Mitigation direction
Prioritize kernel updates from your Linux distribution or kernel vendor.
Confirm the running kernel includes one of the referenced stable fixes.
If immediate patching is unavailable, review vendor guidance for temporary mitigations.
Restrict unnecessary local administrative access to network interface and IPv6 configuration controls.
Assess whether IPv6 is required on exposed or multi-tenant systems.
Validation and detection
Inventory Linux kernel versions across servers, appliances, and container hosts.
Compare kernels against vendor advisories and the listed upstream stable commits.
Identify systems where IPv6 is enabled on active interfaces.

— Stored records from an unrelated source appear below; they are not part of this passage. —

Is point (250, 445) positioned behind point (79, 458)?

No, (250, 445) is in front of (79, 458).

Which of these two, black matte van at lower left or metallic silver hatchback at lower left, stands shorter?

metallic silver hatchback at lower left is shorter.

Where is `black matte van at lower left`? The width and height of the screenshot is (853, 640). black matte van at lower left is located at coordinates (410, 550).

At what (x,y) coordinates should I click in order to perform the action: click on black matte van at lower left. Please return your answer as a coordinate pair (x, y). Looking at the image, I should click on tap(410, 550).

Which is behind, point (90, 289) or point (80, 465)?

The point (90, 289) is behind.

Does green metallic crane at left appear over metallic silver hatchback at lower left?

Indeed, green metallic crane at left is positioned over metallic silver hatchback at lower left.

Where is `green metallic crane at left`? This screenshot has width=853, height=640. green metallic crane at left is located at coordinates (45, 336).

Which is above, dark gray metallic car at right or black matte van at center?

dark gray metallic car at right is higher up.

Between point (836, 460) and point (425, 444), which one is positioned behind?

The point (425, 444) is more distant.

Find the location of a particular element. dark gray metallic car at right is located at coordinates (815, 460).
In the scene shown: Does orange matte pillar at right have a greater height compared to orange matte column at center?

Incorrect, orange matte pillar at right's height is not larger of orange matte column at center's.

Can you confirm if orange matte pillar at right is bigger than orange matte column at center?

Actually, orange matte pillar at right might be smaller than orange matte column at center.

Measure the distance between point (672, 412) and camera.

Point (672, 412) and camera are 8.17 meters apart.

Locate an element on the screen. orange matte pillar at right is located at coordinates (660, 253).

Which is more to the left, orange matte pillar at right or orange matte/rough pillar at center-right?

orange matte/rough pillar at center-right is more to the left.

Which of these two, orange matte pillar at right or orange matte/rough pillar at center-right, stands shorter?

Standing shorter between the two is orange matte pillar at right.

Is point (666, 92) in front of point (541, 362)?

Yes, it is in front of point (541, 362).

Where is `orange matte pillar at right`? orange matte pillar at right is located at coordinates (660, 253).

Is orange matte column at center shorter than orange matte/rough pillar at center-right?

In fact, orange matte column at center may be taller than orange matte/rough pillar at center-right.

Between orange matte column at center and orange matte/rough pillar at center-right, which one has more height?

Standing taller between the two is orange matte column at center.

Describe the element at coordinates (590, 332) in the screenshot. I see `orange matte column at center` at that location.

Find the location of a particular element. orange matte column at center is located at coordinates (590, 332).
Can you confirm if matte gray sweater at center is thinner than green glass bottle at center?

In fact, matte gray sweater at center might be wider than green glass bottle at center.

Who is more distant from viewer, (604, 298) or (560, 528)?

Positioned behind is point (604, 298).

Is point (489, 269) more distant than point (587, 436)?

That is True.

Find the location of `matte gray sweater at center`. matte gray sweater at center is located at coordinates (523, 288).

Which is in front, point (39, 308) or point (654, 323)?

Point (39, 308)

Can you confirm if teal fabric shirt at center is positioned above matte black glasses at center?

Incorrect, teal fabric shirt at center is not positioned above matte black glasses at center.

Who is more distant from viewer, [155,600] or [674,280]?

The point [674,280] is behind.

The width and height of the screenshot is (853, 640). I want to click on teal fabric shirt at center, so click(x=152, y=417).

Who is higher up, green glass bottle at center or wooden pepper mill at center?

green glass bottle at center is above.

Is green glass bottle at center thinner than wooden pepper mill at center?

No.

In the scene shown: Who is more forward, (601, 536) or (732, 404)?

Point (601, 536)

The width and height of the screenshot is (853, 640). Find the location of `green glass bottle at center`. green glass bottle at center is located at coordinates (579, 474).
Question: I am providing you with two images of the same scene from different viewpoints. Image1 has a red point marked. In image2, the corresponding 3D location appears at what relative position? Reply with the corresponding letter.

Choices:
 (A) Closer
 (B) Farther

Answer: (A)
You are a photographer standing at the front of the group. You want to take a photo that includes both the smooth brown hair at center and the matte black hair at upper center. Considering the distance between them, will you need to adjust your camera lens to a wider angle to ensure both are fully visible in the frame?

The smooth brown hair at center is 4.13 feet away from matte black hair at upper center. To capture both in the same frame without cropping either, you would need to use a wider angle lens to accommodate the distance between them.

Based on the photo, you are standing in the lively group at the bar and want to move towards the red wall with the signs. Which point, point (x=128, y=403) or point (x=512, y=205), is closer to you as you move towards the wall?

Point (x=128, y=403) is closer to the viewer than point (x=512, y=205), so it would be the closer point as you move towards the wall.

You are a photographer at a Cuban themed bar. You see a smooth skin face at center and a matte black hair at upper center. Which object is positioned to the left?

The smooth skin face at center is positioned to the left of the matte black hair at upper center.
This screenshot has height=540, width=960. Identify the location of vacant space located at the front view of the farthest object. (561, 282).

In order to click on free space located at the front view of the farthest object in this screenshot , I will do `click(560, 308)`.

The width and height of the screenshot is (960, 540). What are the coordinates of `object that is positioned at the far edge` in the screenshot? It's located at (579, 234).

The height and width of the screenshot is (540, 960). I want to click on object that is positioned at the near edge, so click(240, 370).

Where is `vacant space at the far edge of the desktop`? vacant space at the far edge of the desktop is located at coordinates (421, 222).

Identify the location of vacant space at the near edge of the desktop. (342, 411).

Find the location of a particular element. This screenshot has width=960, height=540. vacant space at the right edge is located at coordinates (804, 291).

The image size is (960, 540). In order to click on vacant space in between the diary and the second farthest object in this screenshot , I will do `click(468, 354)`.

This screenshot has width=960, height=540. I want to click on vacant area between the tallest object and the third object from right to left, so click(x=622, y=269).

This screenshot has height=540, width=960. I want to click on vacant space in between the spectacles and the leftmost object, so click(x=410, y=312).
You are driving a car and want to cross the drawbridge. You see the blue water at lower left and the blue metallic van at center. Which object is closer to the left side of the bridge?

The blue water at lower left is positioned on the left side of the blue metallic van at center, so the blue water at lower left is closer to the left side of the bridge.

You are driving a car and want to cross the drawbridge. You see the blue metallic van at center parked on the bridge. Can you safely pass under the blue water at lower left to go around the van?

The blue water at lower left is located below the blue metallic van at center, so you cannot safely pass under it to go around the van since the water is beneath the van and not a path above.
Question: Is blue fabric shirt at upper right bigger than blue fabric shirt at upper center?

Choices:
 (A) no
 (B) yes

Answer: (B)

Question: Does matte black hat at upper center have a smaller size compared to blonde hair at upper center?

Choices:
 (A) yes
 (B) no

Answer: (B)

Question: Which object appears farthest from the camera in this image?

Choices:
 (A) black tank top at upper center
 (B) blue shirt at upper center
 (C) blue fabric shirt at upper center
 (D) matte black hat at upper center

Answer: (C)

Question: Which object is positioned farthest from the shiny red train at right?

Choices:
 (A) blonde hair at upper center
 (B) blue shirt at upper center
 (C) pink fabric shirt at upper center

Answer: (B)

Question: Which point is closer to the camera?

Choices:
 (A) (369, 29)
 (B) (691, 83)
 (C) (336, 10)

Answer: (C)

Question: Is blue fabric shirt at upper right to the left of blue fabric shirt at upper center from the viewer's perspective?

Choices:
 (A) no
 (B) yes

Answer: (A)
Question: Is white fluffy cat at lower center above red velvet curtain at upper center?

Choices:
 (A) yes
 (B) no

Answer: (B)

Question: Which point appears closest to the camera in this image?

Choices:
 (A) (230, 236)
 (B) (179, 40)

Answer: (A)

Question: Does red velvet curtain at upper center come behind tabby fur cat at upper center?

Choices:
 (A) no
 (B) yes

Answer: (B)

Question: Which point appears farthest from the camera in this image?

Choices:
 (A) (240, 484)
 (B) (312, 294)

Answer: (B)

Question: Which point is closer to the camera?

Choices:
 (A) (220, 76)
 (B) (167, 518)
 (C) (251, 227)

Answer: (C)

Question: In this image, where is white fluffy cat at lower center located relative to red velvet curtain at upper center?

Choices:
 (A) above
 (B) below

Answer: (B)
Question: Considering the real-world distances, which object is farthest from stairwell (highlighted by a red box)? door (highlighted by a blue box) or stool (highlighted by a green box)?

Review systems with untrusted local users, containers, or workloads using IPv6 multicast.
Monitor for abnormal kernel memory growth on suspected unpatched systems.
Generated from the cited source records. This long-tail analysis has not been individually reviewed by a named human.
Potential ATT&CK relevance
Conservative CVE-to-ATT&CK context
These mappings and lookup hints may be relevant to the vulnerability behavior, CWE, affected product, or exposure path. Glexia-inferred context is not an official MITRE, ATT&CK, CWE, or CVE Program mapping.
ATT&CK lookup starting points
Use these exact CWE pages and searches to review the Glexia ATT&CK library from this CVE's weakness and description context.
cve · low confidence lookup
CVE-2022-48910 mapping review
Open the CVE-to-ATT&CK bridge for reviewed, inferred, or future official mappings tied to this CVE.
These fields come from the CVE record and ADP containers, not from Glexia's Take. They preserve time-varying source decisions such as CISA SSVC, KEV status, CVSS metrics, and provider references.